EXCERPTED TEXT ->
Officers from multiple law enforcement agencies pile on William Jennette, a 48-year-old father of five who died at the Marshall County Jail in Lewisburg, Tennessee on May 6, 2020 after being hogtied, kneeled on, and taunted for several minutes. (Photo: Marshall County Jail) 

'An Absolute Nightmare': Video Shows Tennessee Officers Taunted Hogtied Man Before He Died

"You shouldn't be able to breathe," one officer replied to William Jennette's plea moments before the man's death at the Marshall County Jail in Lewisburg last May.

Brett Wilkins

Justice advocates on Friday condemned officers at a Tennessee county jail for taunting a hogtied man moments before his death after a local news station published video of the incident.

"There's approximately a three-minute, 43-second period after officers have applied handcuffs where they keep the individual in the prone position, and that's not acceptable."
—Seth Stoughton,
use-of-force expert

William Jennette—a 48-year-old white father of five—died on May 6, 2020 at the Marshall County Jail in Lewisburg, Tennessee after a group of officers from multiple law enforcement agencies restrained him and kneeled on his back for several minutes while he screamed for help, WTVF reports.

Video obtained by the Nashville station shows Jennette—who was arrested for alleged public intoxication, indecent exposure, and resisting arrest—yelling, "Help, they're going to kill me!"

TO-DO ITEM A ->
According to the article about William Jennette's death, what charges was he arrested on?

Extracted text data from the page
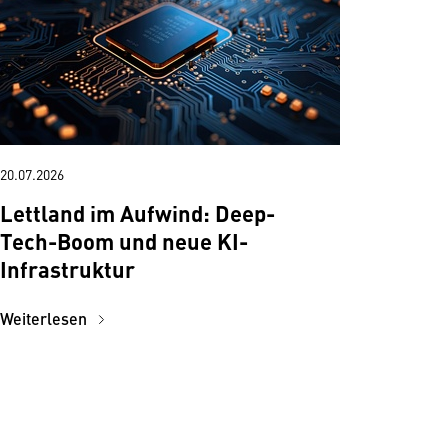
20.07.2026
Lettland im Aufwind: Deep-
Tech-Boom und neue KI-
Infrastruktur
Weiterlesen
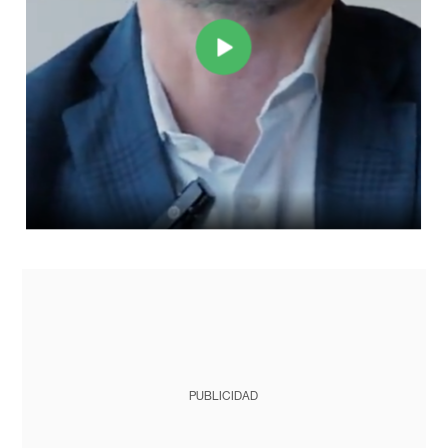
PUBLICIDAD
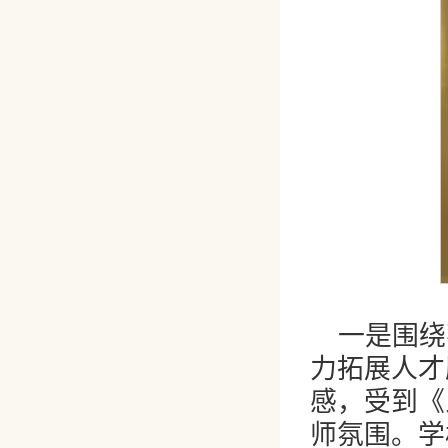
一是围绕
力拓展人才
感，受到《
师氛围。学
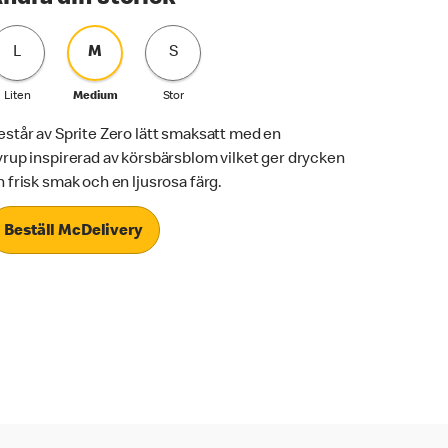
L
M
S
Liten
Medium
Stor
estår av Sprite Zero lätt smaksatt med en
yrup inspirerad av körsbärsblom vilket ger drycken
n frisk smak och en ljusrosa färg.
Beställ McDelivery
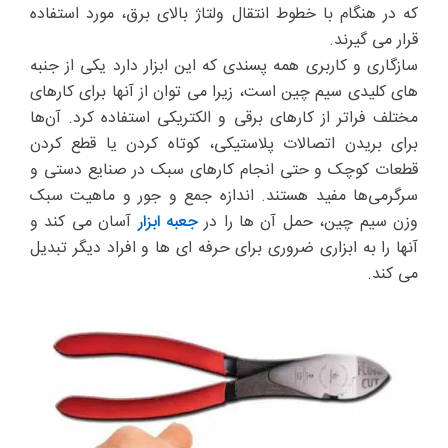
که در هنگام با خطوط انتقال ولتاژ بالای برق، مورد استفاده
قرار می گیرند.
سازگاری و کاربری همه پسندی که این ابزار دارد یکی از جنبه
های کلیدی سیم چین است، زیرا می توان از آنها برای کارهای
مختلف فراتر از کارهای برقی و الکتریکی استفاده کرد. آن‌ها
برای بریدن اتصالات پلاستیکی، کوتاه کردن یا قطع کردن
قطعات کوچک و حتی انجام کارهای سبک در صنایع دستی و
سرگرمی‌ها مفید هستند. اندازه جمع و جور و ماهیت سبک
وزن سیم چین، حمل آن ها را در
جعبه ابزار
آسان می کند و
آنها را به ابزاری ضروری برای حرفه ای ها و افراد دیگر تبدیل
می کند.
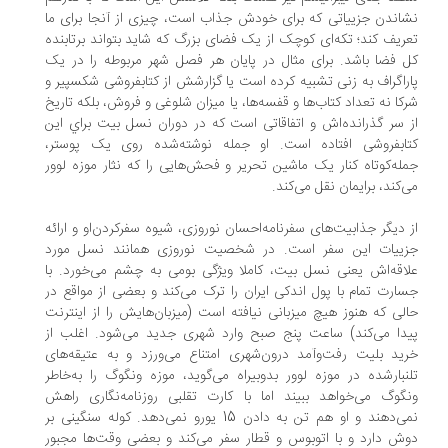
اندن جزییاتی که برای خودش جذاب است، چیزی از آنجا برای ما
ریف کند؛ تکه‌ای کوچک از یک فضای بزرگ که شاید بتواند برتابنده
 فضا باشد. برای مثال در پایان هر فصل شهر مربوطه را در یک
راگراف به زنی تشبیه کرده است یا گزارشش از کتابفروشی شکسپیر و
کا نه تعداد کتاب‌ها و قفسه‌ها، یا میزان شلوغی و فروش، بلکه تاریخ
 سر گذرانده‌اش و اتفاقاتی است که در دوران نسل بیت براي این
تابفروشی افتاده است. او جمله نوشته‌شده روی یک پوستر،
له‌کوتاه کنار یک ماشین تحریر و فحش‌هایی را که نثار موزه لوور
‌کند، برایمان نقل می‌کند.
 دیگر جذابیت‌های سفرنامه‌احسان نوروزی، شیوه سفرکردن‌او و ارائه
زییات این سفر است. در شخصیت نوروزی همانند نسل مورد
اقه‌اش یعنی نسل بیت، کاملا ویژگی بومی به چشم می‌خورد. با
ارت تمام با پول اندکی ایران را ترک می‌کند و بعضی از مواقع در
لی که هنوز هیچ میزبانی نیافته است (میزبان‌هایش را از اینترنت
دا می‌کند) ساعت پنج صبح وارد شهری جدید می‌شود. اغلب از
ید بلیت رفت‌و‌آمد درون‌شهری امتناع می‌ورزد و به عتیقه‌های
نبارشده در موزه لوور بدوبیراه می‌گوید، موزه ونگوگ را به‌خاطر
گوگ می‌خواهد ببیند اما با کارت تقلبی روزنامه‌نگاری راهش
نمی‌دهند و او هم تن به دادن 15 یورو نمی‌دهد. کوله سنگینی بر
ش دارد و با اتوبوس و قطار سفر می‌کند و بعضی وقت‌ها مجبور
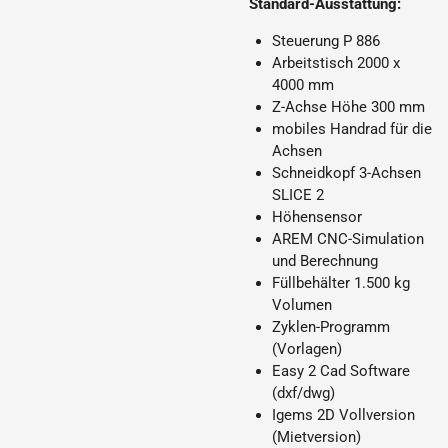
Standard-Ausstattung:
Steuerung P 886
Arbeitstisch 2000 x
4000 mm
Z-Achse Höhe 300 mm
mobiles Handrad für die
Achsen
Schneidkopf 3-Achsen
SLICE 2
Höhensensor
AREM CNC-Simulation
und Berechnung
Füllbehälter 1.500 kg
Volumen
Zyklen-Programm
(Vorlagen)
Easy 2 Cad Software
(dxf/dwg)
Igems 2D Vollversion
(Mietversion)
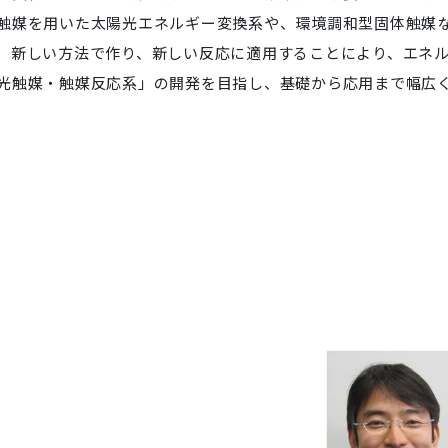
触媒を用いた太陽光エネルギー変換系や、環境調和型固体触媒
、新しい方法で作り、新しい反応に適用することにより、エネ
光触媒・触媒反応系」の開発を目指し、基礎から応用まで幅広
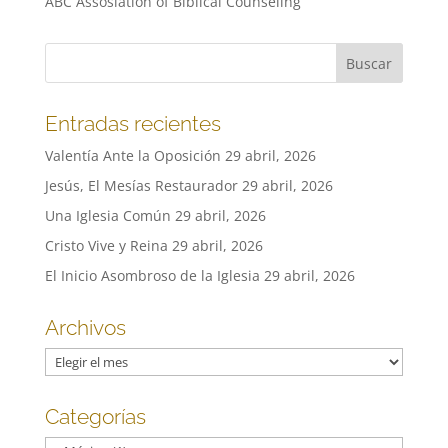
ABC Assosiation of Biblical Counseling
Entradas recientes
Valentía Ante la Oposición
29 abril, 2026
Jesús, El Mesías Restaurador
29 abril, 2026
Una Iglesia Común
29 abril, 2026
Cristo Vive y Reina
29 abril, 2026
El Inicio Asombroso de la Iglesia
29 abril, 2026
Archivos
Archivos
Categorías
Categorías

TO-DO ITEM B ->
Return the lines of the records from the start through the line that contains "ش دارد و با", with both ends included, and leave out the pictures.

EXERCISE OUTPUT A ->
He was arrested for alleged public intoxication, indecent exposure, and resisting arrest.

EXERCISE OUTPUT B ->
20.07.2026
Lettland im Aufwind: Deep-
Tech-Boom und neue KI-
Infrastruktur
Weiterlesen
PUBLICIDAD
一是围绕
力拓展人才
感，受到《
师氛围。学
L
M
S
Liten
Medium
Stor
estår av Sprite Zero lätt smaksatt med en
yrup inspirerad av körsbärsblom vilket ger drycken
n frisk smak och en ljusrosa färg.
Beställ McDelivery
که در هنگام با خطوط انتقال ولتاژ بالای برق، مورد استفاده
قرار می گیرند.
سازگاری و کاربری همه پسندی که این ابزار دارد یکی از جنبه
های کلیدی سیم چین است، زیرا می توان از آنها برای کارهای
مختلف فراتر از کارهای برقی و الکتریکی استفاده کرد. آن‌ها
برای بریدن اتصالات پلاستیکی، کوتاه کردن یا قطع کردن
قطعات کوچک و حتی انجام کارهای سبک در صنایع دستی و
سرگرمی‌ها مفید هستند. اندازه جمع و جور و ماهیت سبک
وزن سیم چین، حمل آن ها را در
جعبه ابزار
آسان می کند و
آنها را به ابزاری ضروری برای حرفه ای ها و افراد دیگر تبدیل
می کند.
اندن جزییاتی که برای خودش جذاب است، چیزی از آنجا برای ما
ریف کند؛ تکه‌ای کوچک از یک فضای بزرگ که شاید بتواند برتابنده
 فضا باشد. برای مثال در پایان هر فصل شهر مربوطه را در یک
راگراف به زنی تشبیه کرده است یا گزارشش از کتابفروشی شکسپیر و
کا نه تعداد کتاب‌ها و قفسه‌ها، یا میزان شلوغی و فروش، بلکه تاریخ
 سر گذرانده‌اش و اتفاقاتی است که در دوران نسل بیت براي این
تابفروشی افتاده است. او جمله نوشته‌شده روی یک پوستر،
له‌کوتاه کنار یک ماشین تحریر و فحش‌هایی را که نثار موزه لوور
‌کند، برایمان نقل می‌کند.
 دیگر جذابیت‌های سفرنامه‌احسان نوروزی، شیوه سفرکردن‌او و ارائه
زییات این سفر است. در شخصیت نوروزی همانند نسل مورد
اقه‌اش یعنی نسل بیت، کاملا ویژگی بومی به چشم می‌خورد. با
ارت تمام با پول اندکی ایران را ترک می‌کند و بعضی از مواقع در
لی که هنوز هیچ میزبانی نیافته است (میزبان‌هایش را از اینترنت
دا می‌کند) ساعت پنج صبح وارد شهری جدید می‌شود. اغلب از
ید بلیت رفت‌و‌آمد درون‌شهری امتناع می‌ورزد و به عتیقه‌های
نبارشده در موزه لوور بدوبیراه می‌گوید، موزه ونگوگ را به‌خاطر
گوگ می‌خواهد ببیند اما با کارت تقلبی روزنامه‌نگاری راهش
نمی‌دهند و او هم تن به دادن 15 یورو نمی‌دهد. کوله سنگینی بر
ش دارد و با اتوبوس و قطار سفر می‌کند و بعضی وقت‌ها مجبور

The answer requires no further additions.